Historia: del siglo XVIII al XX

El esplendor, bullicio y frenética actividad que caracterizó a la ciudad de Alcalá de Henares durante casi los dos siglos precedentes, fueron apagándose lentamente desde mitad del siglo XVII, proceso que culminará en el XIX cuando, en 1836, su motor de desarrollo, la Universidad Complutense, sea suprimida de su solar y trasladada a Madrid.

Durante los siglos XVIII y XIX la ciudad cambiará a consecuencia de una serie de factores: la proximidad geográfica a la capital del Estado; el fin del viejo orden y el nacimiento de un nuevo régimen encabezado por la emergente sociedad liberal; la crisis universitaria, que provocó cierres y agrupamientos de colegios menores;  la expulsión de los jesuitas; la guerra de la Independencia y la entrada de las tropas napoleónicas en la ciudad; la exclaustración de órdenes religiosas con la desamortización; la abolición de los señoríos, con lo que dejó de pertenecer a la Mitra Toledana; y las malas cosechas y epidemias de la primera mitad del siglo XIX. Todo ello provocó una profunda crisis y una modificación económica y social que influirán en el paisaje urbano de Alcalá.

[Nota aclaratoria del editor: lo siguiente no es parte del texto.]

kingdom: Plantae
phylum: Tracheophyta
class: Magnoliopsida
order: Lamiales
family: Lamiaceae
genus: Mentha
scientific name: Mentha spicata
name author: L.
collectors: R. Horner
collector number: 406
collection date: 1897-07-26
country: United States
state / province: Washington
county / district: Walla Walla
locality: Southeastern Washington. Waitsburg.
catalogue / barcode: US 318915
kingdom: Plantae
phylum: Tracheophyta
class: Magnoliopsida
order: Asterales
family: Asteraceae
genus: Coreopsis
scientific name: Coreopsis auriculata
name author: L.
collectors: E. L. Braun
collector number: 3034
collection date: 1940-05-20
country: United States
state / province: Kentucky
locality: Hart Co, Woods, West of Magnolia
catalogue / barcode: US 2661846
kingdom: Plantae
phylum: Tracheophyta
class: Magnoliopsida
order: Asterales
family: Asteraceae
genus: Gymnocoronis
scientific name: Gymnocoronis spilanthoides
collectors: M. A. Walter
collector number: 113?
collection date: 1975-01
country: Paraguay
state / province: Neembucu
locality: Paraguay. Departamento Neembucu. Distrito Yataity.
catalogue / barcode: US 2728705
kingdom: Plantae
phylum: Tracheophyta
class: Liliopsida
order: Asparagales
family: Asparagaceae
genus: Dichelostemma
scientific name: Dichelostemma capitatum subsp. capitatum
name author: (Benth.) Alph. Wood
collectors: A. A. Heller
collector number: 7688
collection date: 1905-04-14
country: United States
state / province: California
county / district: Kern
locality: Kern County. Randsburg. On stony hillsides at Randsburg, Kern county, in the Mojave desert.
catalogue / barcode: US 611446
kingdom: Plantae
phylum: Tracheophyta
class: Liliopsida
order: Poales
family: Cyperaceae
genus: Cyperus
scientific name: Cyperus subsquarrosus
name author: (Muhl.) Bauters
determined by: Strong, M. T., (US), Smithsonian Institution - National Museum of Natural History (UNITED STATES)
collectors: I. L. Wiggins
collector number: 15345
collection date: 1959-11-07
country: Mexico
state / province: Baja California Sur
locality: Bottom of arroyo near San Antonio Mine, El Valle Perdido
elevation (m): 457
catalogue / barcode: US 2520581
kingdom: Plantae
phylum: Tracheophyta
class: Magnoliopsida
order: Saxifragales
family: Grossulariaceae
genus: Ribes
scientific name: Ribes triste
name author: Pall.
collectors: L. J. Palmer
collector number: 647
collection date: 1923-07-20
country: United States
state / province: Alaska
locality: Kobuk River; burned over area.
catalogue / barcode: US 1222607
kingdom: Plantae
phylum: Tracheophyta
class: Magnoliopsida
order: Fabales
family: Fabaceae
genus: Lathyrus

Con la nueva división provincial Alcalá  quedará incorporada a la provincia de Madrid. Viajeros e historiadores la describirán como una ciudad abandonada, estancada demográficamente y en ruinas. Lo antiguos universitarios han sido reemplazados, durante la guerra de la Independencia, por las tropas invasoras y, posteriormente, por las unidades militares y las penitenciarías que ocuparon los antiguos edificios y solares incautados por el Estado. Tal es el caso del cuartel del Príncipe asentado sobre el antiguo solar de los conventos de San Diego y San Bernardo, el depósito de Sementales que se instaló en el convento de la Merced Calzada, la sede de la Capitanía en el de la Trinidad o un regimiento de caballería en el colegio Máximo de la Compañía de Jesús. Pero a pesar de esta terrible crisis se desarrollaron algunas intervenciones dignas de mención, como fue el traslado de la universidad al edificio de los jesuitas, tras la incautación en 1776 de los bienes y rentas del colegio mayor de San Ildefonso, que fue remodelado para adaptarlo a las nuevas funciones. También la construcción de una nueva puerta, la de Madrid, en 1788, como símbolo de los nuevos tiempos y como consecuencia el derribo de parte de las murallas y su pérdida de funcionalidad. Se crearon dos nuevos espacios verdes urbanos, el parque O´Donell y el paseo del Chorrillo. En el antiguo convento hospital de San Carlos o de Agonizantes se instaló la nueva sede del Ayuntamiento, en 1870. Se construyó el palacete de Laredo, exponente singular del neomudejar madrileño, que se levantó en el paseo camino a la estación del ferrocarril, construida en 1859. Por último se recuperó el palacio Arzobispal convirtiéndolo en sede del Archivo General del Reino.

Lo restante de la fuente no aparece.